(Page images with their extracted text)
§
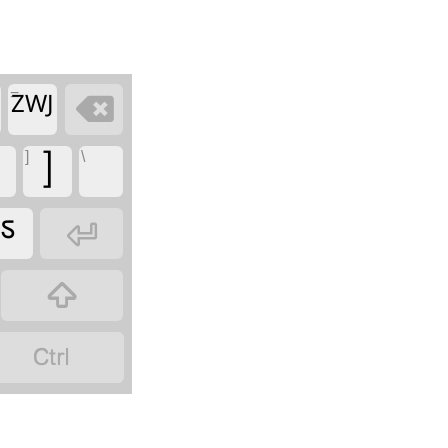
=

ZWJ
]
\
]
ಽ



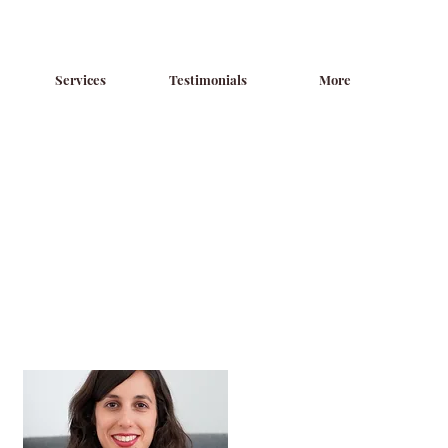
Services
Testimonials
More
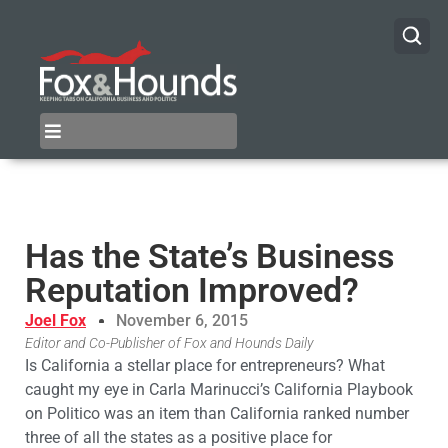
Has the State’s Business
Reputation Improved?
Joel Fox
November 6, 2015
Editor and Co-Publisher of Fox and Hounds Daily
Is California a stellar place for entrepreneurs? What
caught my eye in Carla Marinucci’s California Playbook
on Politico was an item than California ranked number
three of all the states as a positive place for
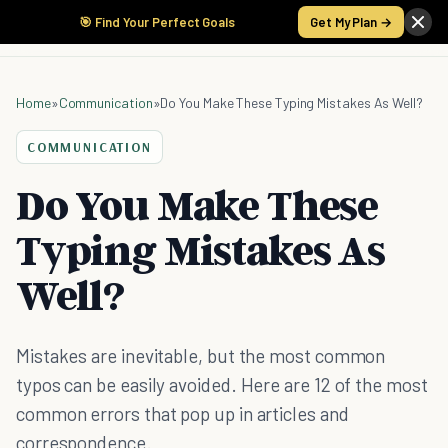
🎯 Find Your Perfect Goals
Get My Plan →
Home
»
Communication
»
Do You Make These Typing Mistakes As Well?
COMMUNICATION
Do You Make These
Typing Mistakes As
Well?
Mistakes are inevitable, but the most common
typos can be easily avoided. Here are 12 of the most
common errors that pop up in articles and
correspondence.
§
EXERCISE AIM: Reproduce verbatim the lines beginning with the line that contains "Has the State’s Business" and ending after the line that contains "three of all", both included.

REPLY TO THE TASK:
Has the State’s Business
Reputation Improved?
Joel Fox
November 6, 2015
Editor and Co-Publisher of Fox and Hounds Daily
Is California a stellar place for entrepreneurs? What
caught my eye in Carla Marinucci’s California Playbook
on Politico was an item than California ranked number
three of all the states as a positive place for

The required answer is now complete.